NVIDIA: Tell us about the project with the Institute of Energy Research (IEK-5) at Jülich.
Pierre: The IEK-5 works on thin film solar cells. One particular research topic is the patterning of the conducting oxide on top of thin film solar cells to make them more efficient. The influence of the pattern of the conducting oxide on the solar-cells performance is due to the scattering by sub-wavelength patterns in the conducting oxide.

Simulating those effects required large broadband simulations, for which B-CALM running on GPUs proved to be the ideal tool. Although thin film solar cells are outside the scope of my research, it was exciting to see that the computing power of B-CALM and GPUs could be applied elsewhere.

NVIDIA: Describe the system you are running on.
Pierre: At B-PHOT, we acquired a single computing node with four NVIDIA Tesla C2070 cards and use Intel(R) Xeon(R) CPU X5650 @ 2.67GHz processors. The operating system is Debian Linux.

NVIDIA: What advice would you offer others in your field looking at CUDA?
Pierre: CUDA is really a great platform for programming GPUs and understanding the fundamentals is enough to get started. Before you get started, take time to consider whether your problem is well-suited for GPUs. As a rule of thumb, I would say that well-suited problems need to access most of their data in a regular, and preferably non-data dependent, way.

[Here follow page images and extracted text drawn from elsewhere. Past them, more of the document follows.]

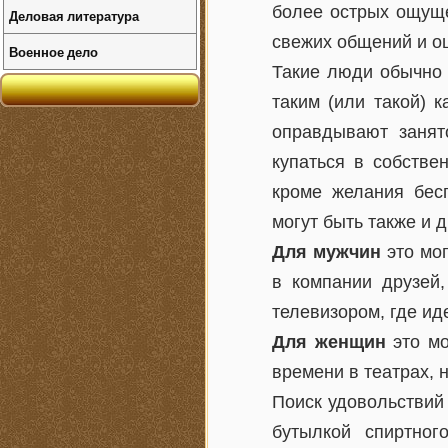
более острых ощущен
Деловая литература
свежих общений и о
Военное дело
Такие люди обычно 
таким (или такой) 
оправдывают занят
купаться в собстве
кроме желания бес
могут быть также и 
Для мужчин
это мог
в компании друзей,
телевизором, где ид
Для женщин
это мо
времени в театрах, 
Поиск удовольствий 
бутылкой спиртног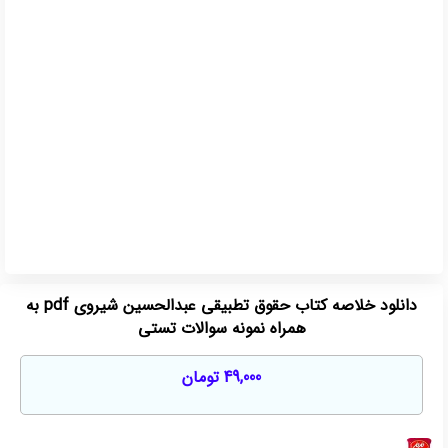
دانلود خلاصه کتاب حقوق تطبیقی عبدالحسین شیروی pdf به
همراه نمونه سوالات تستی
49,000
تومان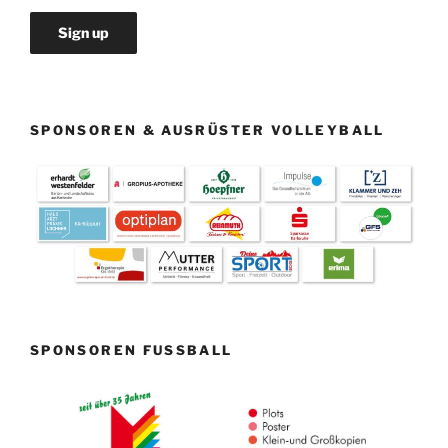
SPONSOREN & AUSRÜSTER VOLLEYBALL
SPONSOREN FUSSBALL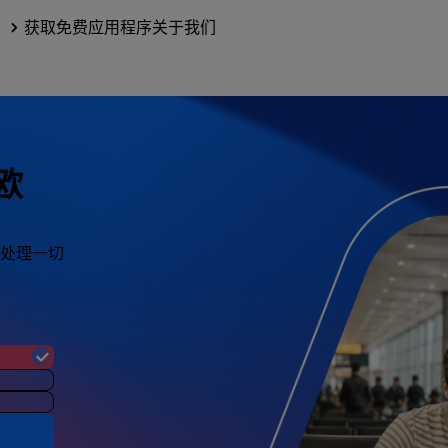
获取免费应用程序
关于我们
欧
处理一切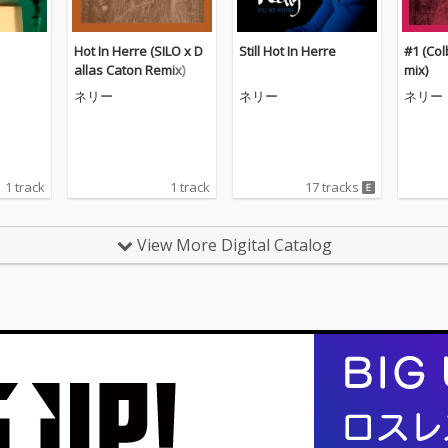
Hot In Herre (SILO x D
Still Hot In Herre
#1 (Co
allas Caton Remix)
mix)
ネリー
ネリー
ネリー
1 track
1 track
17 tracks
View More Digital Catalog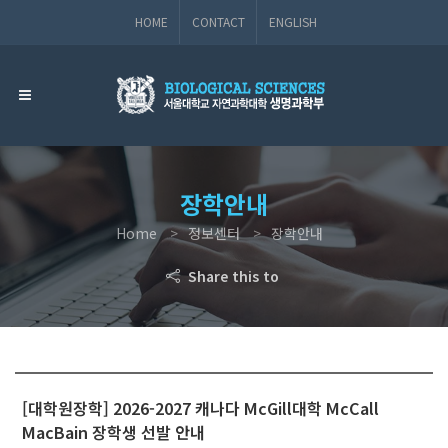
HOME
CONTACT
ENGLISH
장학안내
Home
정보센터
장학안내
Share this to
[대학원장학] 2026-2027 캐나다 McGill대학 McCall
MacBain 장학생 선발 안내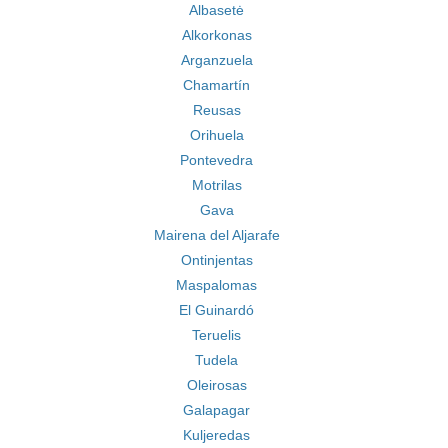
Albasetė
Alkorkonas
Arganzuela
Chamartín
Reusas
Orihuela
Pontevedra
Motrilas
Gava
Mairena del Aljarafe
Ontinjentas
Maspalomas
El Guinardó
Teruelis
Tudela
Oleirosas
Galapagar
Kuljeredas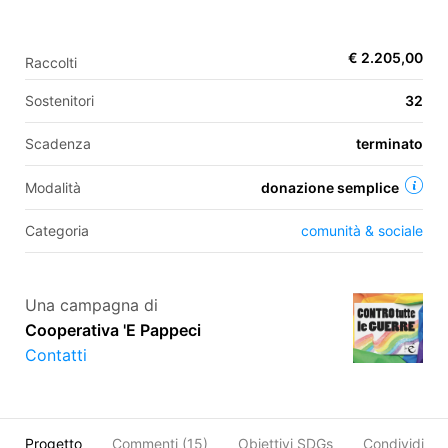
€ 2.205,00
Raccolti
EN
Sostenitori
32
FR
Scadenza
terminato
IT
ES
Modalità
donazione semplice
Categoria
comunità & sociale
Una campagna di
Cooperativa 'E Pappeci
Contatti
Progetto
Commenti (
15
)
Obiettivi SDGs
Condividi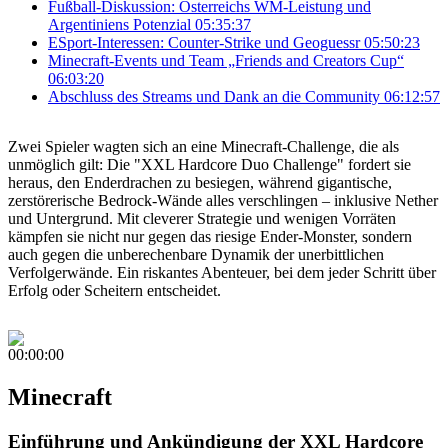
Fußball-Diskussion: Österreichs WM-Leistung und
Argentiniens Potenzial
05:35:37
ESport-Interessen: Counter-Strike und Geoguessr
05:50:23
Minecraft-Events und Team „Friends and Creators Cup“
06:03:20
Abschluss des Streams und Dank an die Community
06:12:57
Zwei Spieler wagten sich an eine Minecraft-Challenge, die als
unmöglich gilt: Die "XXL Hardcore Duo Challenge" fordert sie
heraus, den Enderdrachen zu besiegen, während gigantische,
zerstörerische Bedrock-Wände alles verschlingen – inklusive Nether
und Untergrund. Mit cleverer Strategie und wenigen Vorräten
kämpfen sie nicht nur gegen das riesige Ender-Monster, sondern
auch gegen die unberechenbare Dynamik der unerbittlichen
Verfolgerwände. Ein riskantes Abenteuer, bei dem jeder Schritt über
Erfolg oder Scheitern entscheidet.
00:00:00
Minecraft
Einführung und Ankündigung der XXL Hardcore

NVIDIA: What are the biggest challenges going forward?
Pierre: One of the challenges moving forward is to make B-CALM a feature-complete FDTD simulator. This would include sub-gridding. This is the ability to have certain areas in the simulation space with a finer resolution than others. This might be difficult as we will certainly run into load-balancing issues.

NVIDIA: If you had more computing power, what could you and your team do?
Pierre: We could move from simulating plasmonic structures, such as waveguides, couplers or photodetectors, to the study of integrated optical systems, where all those components would be present in one simulation. This might be needed because, when components are very tightly integrated, a change in one component can affect the entire system. System analysis would be particularly useful in the study of tolerance for fabrication variability.

NVIDIA: How did you become interested in photonics?
Pierre: I became interested in photonics because it is an engineering science that is very close to fundamental physics. Solving engineering problems, where you regularly need electromagnetism, quantum mechanics and advanced mathematical and computational methods is really fun, and you learn a lot as well.